## [AVAILABLE DATA]
================================

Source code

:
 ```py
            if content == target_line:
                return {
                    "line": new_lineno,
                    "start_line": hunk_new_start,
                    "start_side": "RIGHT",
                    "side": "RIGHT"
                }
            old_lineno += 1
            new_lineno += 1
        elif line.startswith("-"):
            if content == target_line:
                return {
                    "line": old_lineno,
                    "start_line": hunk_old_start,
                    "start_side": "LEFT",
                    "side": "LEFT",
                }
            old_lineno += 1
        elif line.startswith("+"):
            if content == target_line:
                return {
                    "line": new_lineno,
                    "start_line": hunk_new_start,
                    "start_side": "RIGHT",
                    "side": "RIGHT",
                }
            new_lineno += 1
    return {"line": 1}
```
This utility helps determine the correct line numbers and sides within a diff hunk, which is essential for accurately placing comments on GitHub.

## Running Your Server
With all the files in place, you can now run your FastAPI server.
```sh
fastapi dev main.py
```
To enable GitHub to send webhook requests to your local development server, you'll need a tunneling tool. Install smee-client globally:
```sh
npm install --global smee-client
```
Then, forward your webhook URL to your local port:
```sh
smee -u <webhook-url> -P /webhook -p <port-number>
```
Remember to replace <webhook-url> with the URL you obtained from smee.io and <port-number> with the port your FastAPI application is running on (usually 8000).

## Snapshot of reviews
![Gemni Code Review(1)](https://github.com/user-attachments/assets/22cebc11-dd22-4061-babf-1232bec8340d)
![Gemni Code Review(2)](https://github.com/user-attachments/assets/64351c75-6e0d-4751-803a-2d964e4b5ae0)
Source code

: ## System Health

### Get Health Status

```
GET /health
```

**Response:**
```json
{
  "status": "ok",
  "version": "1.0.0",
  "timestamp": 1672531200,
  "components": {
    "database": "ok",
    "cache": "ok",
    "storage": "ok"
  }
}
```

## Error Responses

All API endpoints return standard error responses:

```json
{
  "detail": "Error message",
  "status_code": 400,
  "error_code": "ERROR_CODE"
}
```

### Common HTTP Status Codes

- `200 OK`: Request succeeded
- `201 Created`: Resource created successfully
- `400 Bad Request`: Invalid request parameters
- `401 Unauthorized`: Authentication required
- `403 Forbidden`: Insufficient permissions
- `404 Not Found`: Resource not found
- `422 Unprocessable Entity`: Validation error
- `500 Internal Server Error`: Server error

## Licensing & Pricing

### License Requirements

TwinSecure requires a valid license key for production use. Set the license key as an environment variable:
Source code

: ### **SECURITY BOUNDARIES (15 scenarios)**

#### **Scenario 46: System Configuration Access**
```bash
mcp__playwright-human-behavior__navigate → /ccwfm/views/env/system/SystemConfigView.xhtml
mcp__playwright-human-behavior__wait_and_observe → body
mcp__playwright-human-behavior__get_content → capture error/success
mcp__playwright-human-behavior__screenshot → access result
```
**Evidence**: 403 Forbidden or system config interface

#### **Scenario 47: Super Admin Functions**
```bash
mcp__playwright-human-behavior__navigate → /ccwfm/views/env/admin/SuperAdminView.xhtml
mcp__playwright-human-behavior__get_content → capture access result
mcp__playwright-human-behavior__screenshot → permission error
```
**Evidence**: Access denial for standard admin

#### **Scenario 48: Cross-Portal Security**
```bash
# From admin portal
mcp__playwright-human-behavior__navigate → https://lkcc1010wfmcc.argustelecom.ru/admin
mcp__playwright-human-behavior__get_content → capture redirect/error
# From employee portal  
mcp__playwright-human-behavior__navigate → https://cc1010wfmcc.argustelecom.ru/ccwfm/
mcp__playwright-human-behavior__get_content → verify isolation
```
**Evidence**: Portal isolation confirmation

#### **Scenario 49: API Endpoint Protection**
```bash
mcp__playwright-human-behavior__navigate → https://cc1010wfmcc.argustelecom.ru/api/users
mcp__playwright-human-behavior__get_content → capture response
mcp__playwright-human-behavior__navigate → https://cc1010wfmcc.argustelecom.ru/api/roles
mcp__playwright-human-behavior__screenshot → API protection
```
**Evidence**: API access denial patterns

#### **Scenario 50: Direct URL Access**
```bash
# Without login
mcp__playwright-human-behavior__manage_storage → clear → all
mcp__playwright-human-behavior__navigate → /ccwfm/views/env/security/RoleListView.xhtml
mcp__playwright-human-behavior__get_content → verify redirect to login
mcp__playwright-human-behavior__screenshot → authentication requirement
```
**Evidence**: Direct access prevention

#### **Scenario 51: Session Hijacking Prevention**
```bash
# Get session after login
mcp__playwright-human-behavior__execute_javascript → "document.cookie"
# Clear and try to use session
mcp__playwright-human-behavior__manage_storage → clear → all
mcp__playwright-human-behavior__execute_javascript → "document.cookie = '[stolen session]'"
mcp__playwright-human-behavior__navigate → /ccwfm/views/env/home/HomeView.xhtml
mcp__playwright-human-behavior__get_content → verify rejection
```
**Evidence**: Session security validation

================================

## [HOW TO COMPLETE THIS TASK]
Copy out each line of the listing where the string "ccwfm" appears.

## [ANSWER FOR THE TASK]
mcp__playwright-human-behavior__navigate → /ccwfm/views/env/system/SystemConfigView.xhtml
mcp__playwright-human-behavior__navigate → /ccwfm/views/env/admin/SuperAdminView.xhtml
mcp__playwright-human-behavior__navigate → https://cc1010wfmcc.argustelecom.ru/ccwfm/
mcp__playwright-human-behavior__navigate → /ccwfm/views/env/security/RoleListView.xhtml
mcp__playwright-human-behavior__navigate → /ccwfm/views/env/home/HomeView.xhtml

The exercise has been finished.